Prepaid interest is the interest per day that the lender charges for using the money. For example if you close on the 10th of the month you will pay interest for aproximately 20 days (in a 30 day month) for using their money for 20 days then on the first of the following month your interest will start to accrue daily for the full month. The purpose is so that when you make your first mortgage payment you are only paying the 30 days worth of interest and some to the principal compared to paying for 50 days worth of interest if you were not to pay the prepaid interest.
Mortgage Loan Origination Fees And Charges
February 12, 2010 by · Leave a Comment
You may wonder how many origination points you can legally be charged by your mortgage broker. The maximum fee cap varies from state to state. Wisconsin for example the broker is capped at 6% total commission. This means that you could be charged up to 6 points origination fee by your broker. This can also be split up between lender paid Yield spread rebates to the broker and origination fees.
Depending on your situation you may want to re-think the question. It isn’t how many points can I be charged but instead should be “how many points will I allow myself to be charged”? Many direct lenders charge a lot of points. One way to avoid being overcharged is to work with a broker or mortgage professional that is not a direct lender. Look over your good faith estimate and make sure your comfortable with the charges.
As a rule of thumb, 1% percent is what most reputable brokers will charge for an origination fees, if the loan falls within normal loan amounts.
Your loan officer is probably willing to work with you on how they make their money. For example, if you want lower closing costs, they may increase your interest rate to be paid yield spread from the lender that completely covers their fees. On the other hand, if you want the lowest interest rate, they may put all of their fees in ‘origination fee’, and you will pay for it out of your closing costs. Tell your loan officer what is important to you, and they should be willing to work with you on it. If not, you might consider finding a new one.
Not only does the maximum fee or number of points that a mortgage broker can charge vary by state, but it also varies by each lender. Each lender has their own policy in force that determines how much they will let a loan officer charge a customer. Many lenders are starting to cap the maximum points that can be charged to a borrower to 5%.
Usually, depending on the loan program, things such as points are negotiable. Very rarely will the number of points charged be at the maximum amount possible.

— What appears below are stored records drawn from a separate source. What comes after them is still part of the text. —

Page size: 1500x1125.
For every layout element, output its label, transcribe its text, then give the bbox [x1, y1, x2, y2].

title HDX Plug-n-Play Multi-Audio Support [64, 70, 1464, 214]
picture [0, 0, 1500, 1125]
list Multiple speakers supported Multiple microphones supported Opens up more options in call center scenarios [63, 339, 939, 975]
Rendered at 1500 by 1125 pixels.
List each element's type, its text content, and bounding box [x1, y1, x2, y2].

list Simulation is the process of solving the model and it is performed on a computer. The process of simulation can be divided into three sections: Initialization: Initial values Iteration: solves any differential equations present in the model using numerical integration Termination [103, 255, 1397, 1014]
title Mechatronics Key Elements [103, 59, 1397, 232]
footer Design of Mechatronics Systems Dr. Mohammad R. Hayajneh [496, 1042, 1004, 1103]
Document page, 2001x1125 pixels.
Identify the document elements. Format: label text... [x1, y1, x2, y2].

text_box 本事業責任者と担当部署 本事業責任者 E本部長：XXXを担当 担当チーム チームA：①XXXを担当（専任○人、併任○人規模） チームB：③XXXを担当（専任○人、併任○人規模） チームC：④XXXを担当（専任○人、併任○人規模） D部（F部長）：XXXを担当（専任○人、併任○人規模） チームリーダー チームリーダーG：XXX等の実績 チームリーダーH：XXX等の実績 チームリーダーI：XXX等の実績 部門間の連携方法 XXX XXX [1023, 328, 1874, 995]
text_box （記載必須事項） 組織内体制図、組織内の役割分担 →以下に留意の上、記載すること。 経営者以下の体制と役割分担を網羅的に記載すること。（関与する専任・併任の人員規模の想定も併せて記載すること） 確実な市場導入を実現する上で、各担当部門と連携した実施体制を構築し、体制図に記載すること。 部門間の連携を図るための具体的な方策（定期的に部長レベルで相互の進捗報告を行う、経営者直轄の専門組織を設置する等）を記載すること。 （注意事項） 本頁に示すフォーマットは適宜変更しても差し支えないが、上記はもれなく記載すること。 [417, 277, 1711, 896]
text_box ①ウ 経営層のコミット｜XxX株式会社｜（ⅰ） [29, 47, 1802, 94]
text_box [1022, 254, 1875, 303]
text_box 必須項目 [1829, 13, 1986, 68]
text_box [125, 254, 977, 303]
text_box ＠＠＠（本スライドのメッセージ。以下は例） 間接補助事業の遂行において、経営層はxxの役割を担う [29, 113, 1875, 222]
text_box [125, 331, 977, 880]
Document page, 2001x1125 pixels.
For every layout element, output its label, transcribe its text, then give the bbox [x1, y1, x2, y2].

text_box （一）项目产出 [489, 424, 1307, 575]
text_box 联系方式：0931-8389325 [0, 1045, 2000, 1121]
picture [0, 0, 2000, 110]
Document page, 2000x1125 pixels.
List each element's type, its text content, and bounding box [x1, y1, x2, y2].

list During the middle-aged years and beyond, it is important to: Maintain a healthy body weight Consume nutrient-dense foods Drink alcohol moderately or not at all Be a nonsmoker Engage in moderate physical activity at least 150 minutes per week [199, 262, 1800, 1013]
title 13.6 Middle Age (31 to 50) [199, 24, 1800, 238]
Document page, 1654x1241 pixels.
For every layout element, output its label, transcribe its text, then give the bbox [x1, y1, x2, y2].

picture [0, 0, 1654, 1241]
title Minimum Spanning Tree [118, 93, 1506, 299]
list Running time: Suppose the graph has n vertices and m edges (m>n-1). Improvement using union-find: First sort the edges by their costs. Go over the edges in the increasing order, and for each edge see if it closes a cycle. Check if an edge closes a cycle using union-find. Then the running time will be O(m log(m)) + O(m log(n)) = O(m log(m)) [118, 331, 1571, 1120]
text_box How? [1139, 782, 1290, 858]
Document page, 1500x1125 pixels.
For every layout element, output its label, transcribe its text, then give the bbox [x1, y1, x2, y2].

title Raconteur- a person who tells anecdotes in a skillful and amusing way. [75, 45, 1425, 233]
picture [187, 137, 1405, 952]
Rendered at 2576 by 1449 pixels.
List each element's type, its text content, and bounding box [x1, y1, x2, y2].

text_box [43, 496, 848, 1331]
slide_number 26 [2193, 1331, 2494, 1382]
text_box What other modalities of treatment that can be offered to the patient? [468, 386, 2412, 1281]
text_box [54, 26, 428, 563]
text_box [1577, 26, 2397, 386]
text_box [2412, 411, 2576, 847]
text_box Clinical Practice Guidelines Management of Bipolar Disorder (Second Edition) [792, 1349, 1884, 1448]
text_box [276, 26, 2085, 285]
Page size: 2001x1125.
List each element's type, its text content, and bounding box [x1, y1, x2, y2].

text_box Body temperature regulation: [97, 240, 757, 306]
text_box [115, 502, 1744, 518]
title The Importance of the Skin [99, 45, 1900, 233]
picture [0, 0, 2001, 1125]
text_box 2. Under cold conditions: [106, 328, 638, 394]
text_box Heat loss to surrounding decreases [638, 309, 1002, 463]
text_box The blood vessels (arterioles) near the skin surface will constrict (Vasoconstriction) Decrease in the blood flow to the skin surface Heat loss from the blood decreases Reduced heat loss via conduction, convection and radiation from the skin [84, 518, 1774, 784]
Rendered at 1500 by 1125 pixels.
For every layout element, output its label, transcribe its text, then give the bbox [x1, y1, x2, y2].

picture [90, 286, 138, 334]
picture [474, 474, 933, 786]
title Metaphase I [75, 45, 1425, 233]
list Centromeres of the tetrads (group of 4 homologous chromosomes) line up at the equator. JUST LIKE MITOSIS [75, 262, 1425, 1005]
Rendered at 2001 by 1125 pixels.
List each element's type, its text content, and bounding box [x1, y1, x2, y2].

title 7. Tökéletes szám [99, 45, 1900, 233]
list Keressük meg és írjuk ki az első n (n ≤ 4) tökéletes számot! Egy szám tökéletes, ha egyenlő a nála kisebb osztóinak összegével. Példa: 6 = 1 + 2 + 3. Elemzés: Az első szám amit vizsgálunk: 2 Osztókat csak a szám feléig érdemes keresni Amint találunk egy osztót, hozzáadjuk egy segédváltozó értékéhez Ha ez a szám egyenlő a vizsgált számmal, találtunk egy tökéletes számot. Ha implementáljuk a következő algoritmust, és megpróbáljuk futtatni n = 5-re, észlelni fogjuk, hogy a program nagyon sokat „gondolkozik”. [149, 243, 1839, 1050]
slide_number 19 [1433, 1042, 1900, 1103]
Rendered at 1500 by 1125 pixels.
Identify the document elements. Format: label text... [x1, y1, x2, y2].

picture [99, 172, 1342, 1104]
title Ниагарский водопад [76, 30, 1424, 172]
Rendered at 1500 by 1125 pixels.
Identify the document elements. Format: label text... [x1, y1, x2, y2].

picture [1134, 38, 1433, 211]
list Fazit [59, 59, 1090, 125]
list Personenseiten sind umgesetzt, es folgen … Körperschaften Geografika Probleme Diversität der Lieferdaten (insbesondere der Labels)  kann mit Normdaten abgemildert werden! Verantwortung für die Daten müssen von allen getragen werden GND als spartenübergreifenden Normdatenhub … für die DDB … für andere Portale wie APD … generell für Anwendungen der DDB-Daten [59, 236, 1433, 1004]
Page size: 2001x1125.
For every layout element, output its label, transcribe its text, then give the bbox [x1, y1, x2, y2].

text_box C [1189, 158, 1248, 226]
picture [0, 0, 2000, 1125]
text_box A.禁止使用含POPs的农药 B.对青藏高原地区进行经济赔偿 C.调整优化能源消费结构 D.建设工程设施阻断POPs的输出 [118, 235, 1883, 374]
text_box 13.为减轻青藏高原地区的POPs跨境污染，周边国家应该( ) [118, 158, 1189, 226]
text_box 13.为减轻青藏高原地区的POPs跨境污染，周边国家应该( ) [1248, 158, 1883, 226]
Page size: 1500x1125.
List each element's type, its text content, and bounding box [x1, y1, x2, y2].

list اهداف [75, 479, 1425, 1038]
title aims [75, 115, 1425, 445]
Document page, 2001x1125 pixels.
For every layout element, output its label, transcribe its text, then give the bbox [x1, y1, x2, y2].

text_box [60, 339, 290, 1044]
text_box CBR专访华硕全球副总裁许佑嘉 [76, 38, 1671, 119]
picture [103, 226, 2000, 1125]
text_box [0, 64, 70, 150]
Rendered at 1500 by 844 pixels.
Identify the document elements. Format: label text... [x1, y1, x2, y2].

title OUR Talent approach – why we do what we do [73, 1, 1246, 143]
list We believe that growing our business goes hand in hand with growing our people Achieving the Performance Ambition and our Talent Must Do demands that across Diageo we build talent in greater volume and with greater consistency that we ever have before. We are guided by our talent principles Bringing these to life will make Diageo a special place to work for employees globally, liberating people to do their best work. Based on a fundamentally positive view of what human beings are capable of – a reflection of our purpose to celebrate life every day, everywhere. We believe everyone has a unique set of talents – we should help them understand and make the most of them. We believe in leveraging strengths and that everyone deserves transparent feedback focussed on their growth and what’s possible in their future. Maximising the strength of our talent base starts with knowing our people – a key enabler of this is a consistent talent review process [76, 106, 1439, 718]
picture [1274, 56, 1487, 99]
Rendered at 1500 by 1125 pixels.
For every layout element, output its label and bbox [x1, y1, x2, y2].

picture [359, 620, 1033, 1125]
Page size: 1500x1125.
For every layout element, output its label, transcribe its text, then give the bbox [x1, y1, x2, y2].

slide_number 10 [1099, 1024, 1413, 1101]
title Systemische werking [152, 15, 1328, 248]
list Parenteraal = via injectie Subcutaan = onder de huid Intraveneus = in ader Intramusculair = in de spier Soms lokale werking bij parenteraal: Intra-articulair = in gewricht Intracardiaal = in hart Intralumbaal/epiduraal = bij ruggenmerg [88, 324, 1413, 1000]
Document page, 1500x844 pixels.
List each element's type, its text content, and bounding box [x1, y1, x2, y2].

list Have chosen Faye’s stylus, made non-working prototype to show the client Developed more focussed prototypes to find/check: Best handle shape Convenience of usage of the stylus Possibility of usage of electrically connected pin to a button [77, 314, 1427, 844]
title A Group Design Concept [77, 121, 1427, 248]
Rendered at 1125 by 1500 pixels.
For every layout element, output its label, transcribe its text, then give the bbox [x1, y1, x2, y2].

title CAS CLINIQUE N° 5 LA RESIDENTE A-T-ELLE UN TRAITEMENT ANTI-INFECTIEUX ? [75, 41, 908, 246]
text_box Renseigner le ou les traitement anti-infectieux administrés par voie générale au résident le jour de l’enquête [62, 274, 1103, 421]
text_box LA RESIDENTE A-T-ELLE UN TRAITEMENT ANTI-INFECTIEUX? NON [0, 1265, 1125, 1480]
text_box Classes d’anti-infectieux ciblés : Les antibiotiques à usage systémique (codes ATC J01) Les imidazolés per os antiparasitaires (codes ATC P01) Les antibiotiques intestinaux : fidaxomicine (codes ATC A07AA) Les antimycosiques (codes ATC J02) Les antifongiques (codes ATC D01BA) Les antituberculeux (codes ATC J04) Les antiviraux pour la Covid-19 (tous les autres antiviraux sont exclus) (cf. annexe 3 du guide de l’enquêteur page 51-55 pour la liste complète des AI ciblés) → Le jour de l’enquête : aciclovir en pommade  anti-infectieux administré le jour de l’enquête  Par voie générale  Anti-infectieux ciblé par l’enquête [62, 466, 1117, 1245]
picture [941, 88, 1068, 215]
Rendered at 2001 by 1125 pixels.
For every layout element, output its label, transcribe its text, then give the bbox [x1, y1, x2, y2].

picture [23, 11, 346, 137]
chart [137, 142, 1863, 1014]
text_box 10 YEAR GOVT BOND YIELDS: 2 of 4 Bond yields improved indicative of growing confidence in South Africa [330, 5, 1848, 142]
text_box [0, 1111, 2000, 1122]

If you are wondering whether the mortgage broker you are working with is charging the maximum number of points allowed, you may consider working with another broker. However, there are situations that can exist, that would merit an unusually high fee (points) be charged for a loan. If you are wondering, call two or three other mortgage brokers and explain your scenario with great detail to see where your deal ranks with what they may be able to do for you.